▶ **EXERCISE OBJECTIVE**:
From the first line to the last, repeat the data exactly but leave out the pictures.

▶ **MATERIAL FOR THIS TASK**:
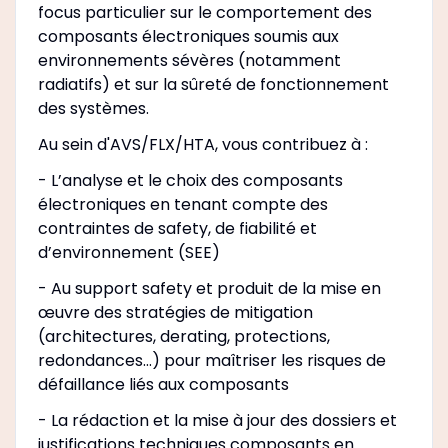
focus particulier sur le comportement des
composants électroniques soumis aux
environnements sévères (notamment
radiatifs) et sur la sûreté de fonctionnement
des systèmes.
Au sein d'AVS/FLX/HTA, vous contribuez à :
- L’analyse et le choix des composants
électroniques en tenant compte des
contraintes de safety, de fiabilité et
d’environnement (SEE)
- Au support safety et produit de la mise en
œuvre des stratégies de mitigation
(architectures, derating, protections,
redondances…) pour maîtriser les risques de
défaillance liés aux composants
- La rédaction et la mise à jour des dossiers et
justifications techniques composants en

▶ **RESPONSE**:
focus particulier sur le comportement des
composants électroniques soumis aux
environnements sévères (notamment
radiatifs) et sur la sûreté de fonctionnement
des systèmes.
Au sein d'AVS/FLX/HTA, vous contribuez à :
- L’analyse et le choix des composants
électroniques en tenant compte des
contraintes de safety, de fiabilité et
d’environnement (SEE)
- Au support safety et produit de la mise en
œuvre des stratégies de mitigation
(architectures, derating, protections,
redondances…) pour maîtriser les risques de
défaillance liés aux composants
- La rédaction et la mise à jour des dossiers et
justifications techniques composants en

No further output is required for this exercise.